Не от немощи беда, не от голода поруха —
от того, что на столбе репродуктор замолчал.
От того, что по реке вместо лодочки бедовой
Ходит серый пароход с красным бантом на трубе,
от того, что вместо слов, а вернее, вместо слова,
шепоточек шебутной с шелухою на губе.
***
Какие там поклонники?
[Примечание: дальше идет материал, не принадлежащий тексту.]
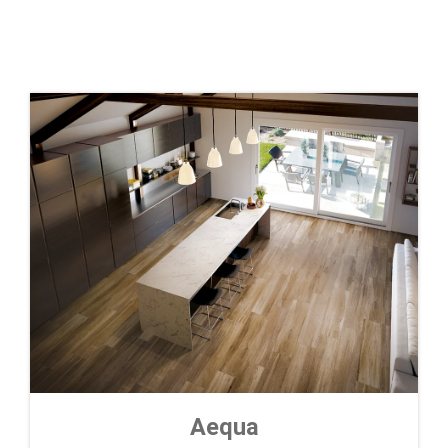
Aequa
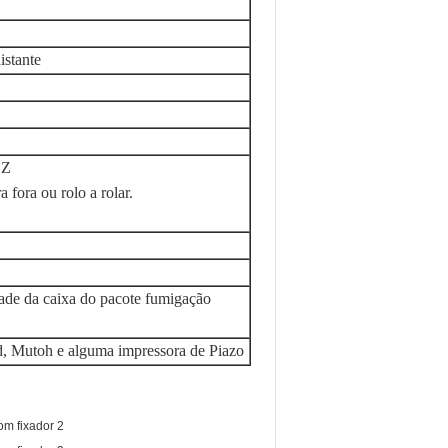
istante
HZ
 fora ou rolo a rolar.
dade da caixa do pacote fumigação
, Mutoh e alguma impressora de Piazo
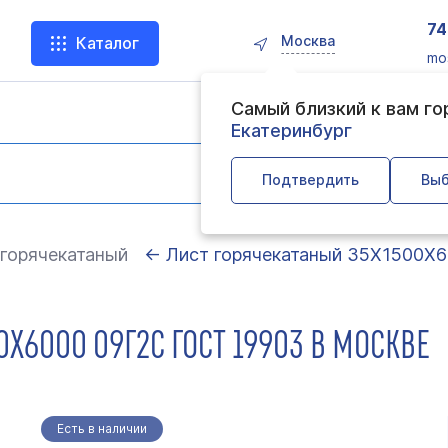
74
Москва
Каталог
mo
Самый близкий к вам г
Екатеринбург
Подтвердить
Выб
горячекатаный
← Лист горячекатаный 35Х1500Х
Х6000 09Г2С ГОСТ 19903 В МОСКВЕ
Есть в наличии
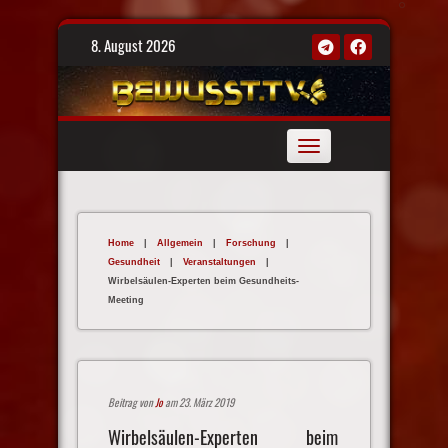
Skip
8. August 2026
to
content
Toggle
navigation
Home
|
Allgemein
|
Forschung
|
Gesundheit
|
Veranstaltungen
|
Wirbelsäulen-Experten beim Gesundheits-
Meeting
Beitrag von
Jo
am 23. März 2019
Wirbelsäulen-Experten beim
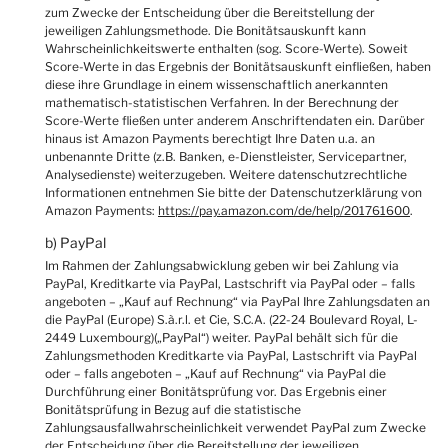
zum Zwecke der Entscheidung über die Bereitstellung der
jeweiligen Zahlungsmethode. Die Bonitätsauskunft kann
Wahrscheinlichkeitswerte enthalten (sog. Score-Werte). Soweit
Score-Werte in das Ergebnis der Bonitätsauskunft einfließen, haben
diese ihre Grundlage in einem wissenschaftlich anerkannten
mathematisch-statistischen Verfahren. In der Berechnung der
Score-Werte fließen unter anderem Anschriftendaten ein. Darüber
hinaus ist Amazon Payments berechtigt Ihre Daten u.a. an
unbenannte Dritte (z.B. Banken, e-Dienstleister, Servicepartner,
Analysedienste) weiterzugeben. Weitere datenschutzrechtliche
Informationen entnehmen Sie bitte der Datenschutzerklärung von
Amazon Payments:
https://pay.amazon.com/de/help/201761600
.
b) PayPal
Im Rahmen der Zahlungsabwicklung geben wir bei Zahlung via
PayPal, Kreditkarte via PayPal, Lastschrift via PayPal oder – falls
angeboten – „Kauf auf Rechnung“ via PayPal Ihre Zahlungsdaten an
die PayPal (Europe) S.à.r.l. et Cie, S.C.A. (22-24 Boulevard Royal, L-
2449 Luxembourg)(„PayPal“) weiter. PayPal behält sich für die
Zahlungsmethoden Kreditkarte via PayPal, Lastschrift via PayPal
oder – falls angeboten – „Kauf auf Rechnung“ via PayPal die
Durchführung einer Bonitätsprüfung vor. Das Ergebnis einer
Bonitätsprüfung in Bezug auf die statistische
Zahlungsausfallwahrscheinlichkeit verwendet PayPal zum Zwecke
der Entscheidung über die Bereitstellung der jeweiligen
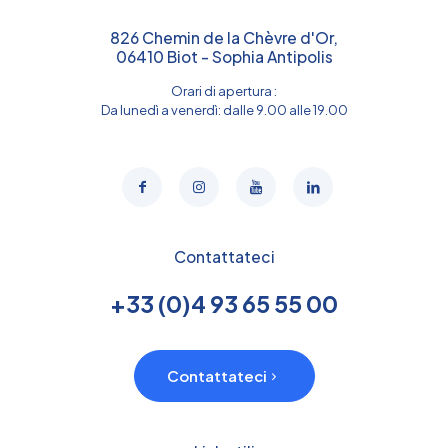
826 Chemin de la Chèvre d'Or,
06410 Biot - Sophia Antipolis
Orari di apertura :
Da lunedì a venerdì: dalle 9.00 alle 19.00
Contattateci
+33 (0)4 93 65 55 00
Contattateci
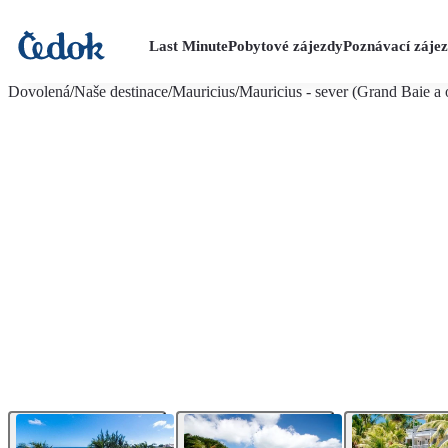
Last Minute
Pobytové zájezdy
Poznávací záje
více fotografií (23)
Dovolená
/
Naše destinace
/
Mauricius
/
Mauricius - sever (Grand Baie a 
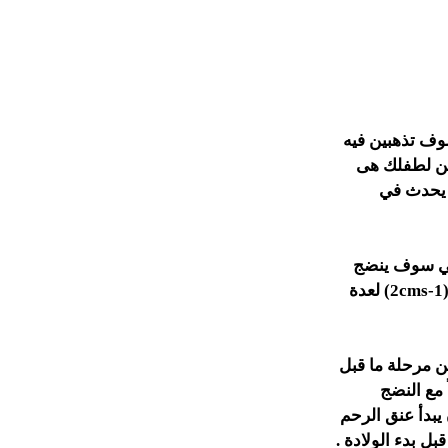
سوف تذهبين فيه
تين لطفلك هى
د يحدث في
تالي سوف ينضج
ويتمدد أكثر، ففي كثير من الأحيان قد يتوسع عنق الرحم لدى بعض النساء إلى حوالي (1-2cms) لعدة
ن مرحلة ما قبل
 مع النضج
يبدأ عنق الرحم
ل بدء الولادة .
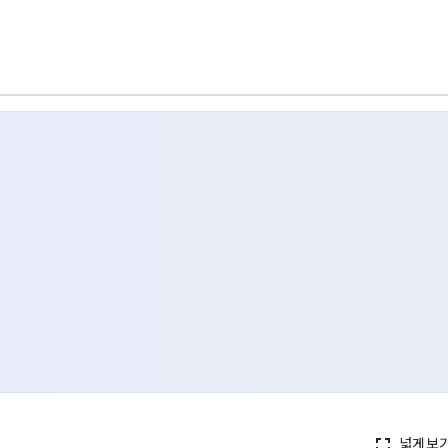
넓게보
fullscreen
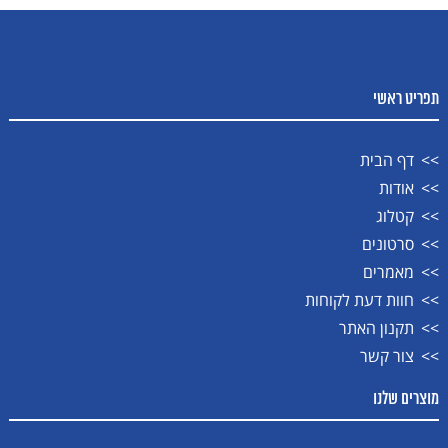
תפריט ראשי
דף הבית
אודות
קטלוג
סרטונים
מאמרים
חוות דעת לקוחות
תקנון האתר
צור קשר
מוצרים שלנו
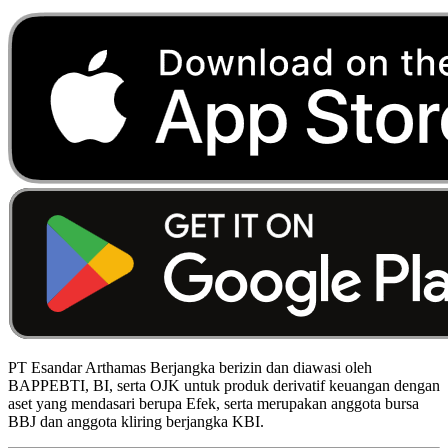
PT Esandar Arthamas Berjangka berizin dan diawasi oleh
BAPPEBTI, BI, serta OJK untuk produk derivatif keuangan dengan
aset yang mendasari berupa Efek, serta merupakan anggota bursa
BBJ dan anggota kliring berjangka KBI.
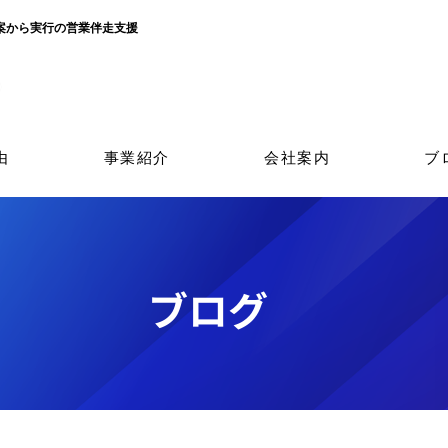
立案から実行の営業伴走支援
由
事業紹介
会社案内
ブ
​ブログ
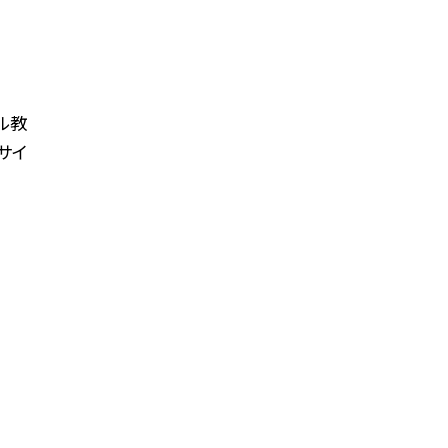
ル教
サイ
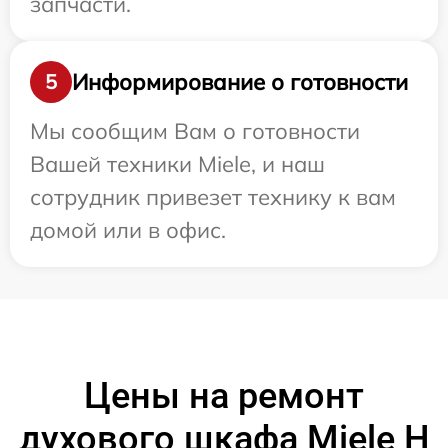
запчасти.
Информирование о готовности
5
Мы сообщим Вам о готовности
Вашей техники Miele, и наш
сотрудник привезет технику к вам
домой или в офис.
Цены на ремонт
духового шкафа Miele H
Она,
дурнушка, нелюбимая жена,
и мужу-то понравиться не смела,
и всех его поклонниц и гостей,
всегда к нему спешащих, а не к ней,
покорно принимала и терпела,
никак не отличая никого…
И после смерти мужа своего, —
а значит, небо этого хотело, —
пережила их всех до одного
и схоронила всех, кого сумела.
Зато потом, пока была жива,
наследница, законная вдова,
все мужнины тетрадки и блокноты
и прочие бессмертные дела
от всякого разбора доброхотов,
редакторов, агентов и сексотов
оберегала и уберегла.
И, совершив свой невозможный труд,
— Ах, матушка, так долго не живут…
— Живут, живут… —
у ней хватило силы
на то еще, чтобы в последний срок
исхлопотать заветный ордерок
на подселенье в мужнину могилу.
Когда ее —
великая эпоха
иссякла, —
выносили за порог,
споткнулись вдруг и уронили гроб:
жалели мало и держали плохо.
Уж так ее, упрямую старуху,
отметила судьба.
И сам Господь,
как соль земную, брал ее в щепоть,
а не водил под локоток, как шлюху.
Степь
И то красавица — вся воздух и простор,
на все четыре стороны, пустая,
то каменной коростой прорастая,
то солью сеясь из горячих пор,
вся — пересол, громада, перебор,
с чем ни сравни, заведомо другая,
вся, если цвет, то я его не знаю,
и, если звук, то сухостойный хор,
где стрекозиный вертится мотор
и крошится погода слюдяная.
Гудящая, сводящая с ума,
горячая такая, что зима
охолодить ее не успевала,
широкий свет и корневая тьма,
удобренная солнцем до отвала,
забывшая о низменной потребе
кормить и есть,
в цветущей нищете
бегущая к спасительной воде
с корабликом на выгоревшем небе.
***
Непогода, погода, беда…
Старики говорят, никогда
не бывало подобного лиха:
то грохочет безоблачный зной,
то гудит звездопад-листобой,
то, как в омуте, тихо.
А над садом июльская сушь,
бездорожье, вселенская глушь…
Но легко разрушая прогнозы —
в небе тесно от праведных душ —
начинаются грозы.
***
Там по субботам топят бани.
Дымы восходят к облакам.
Письмо с казенными словами
неделю ходит по рукам.
Бегут мальчишки в телогрейках
и бабы не скрывают слез,
когда судьба-одноколейка
свистит в железный паровоз.
***
Засыпали прямо на гряде
рядом с помидорами и луком;
абрикосы падали со стуком
и светились в желтой борозде,
устрашая утреннюю высь
призраком пожара и разрухи.
Говорили темные старухи:
“Больно абрикосы удались…”
Ведрами носили по двору,
высыпали в полог полотняный,
пополняли долгую жару
жаром абрикосовой поляны.
Кто нас, спящих, в этаком чаду
выследил
и наш приют печальный
обозначил строчкой пасторальной
“Спали в абрикосовом саду…”
Нам осталось вещи увязать,
на пороге сесть и дожидаться…
Боже правый, как нам было знать,
где мы завтра будем просыпаться…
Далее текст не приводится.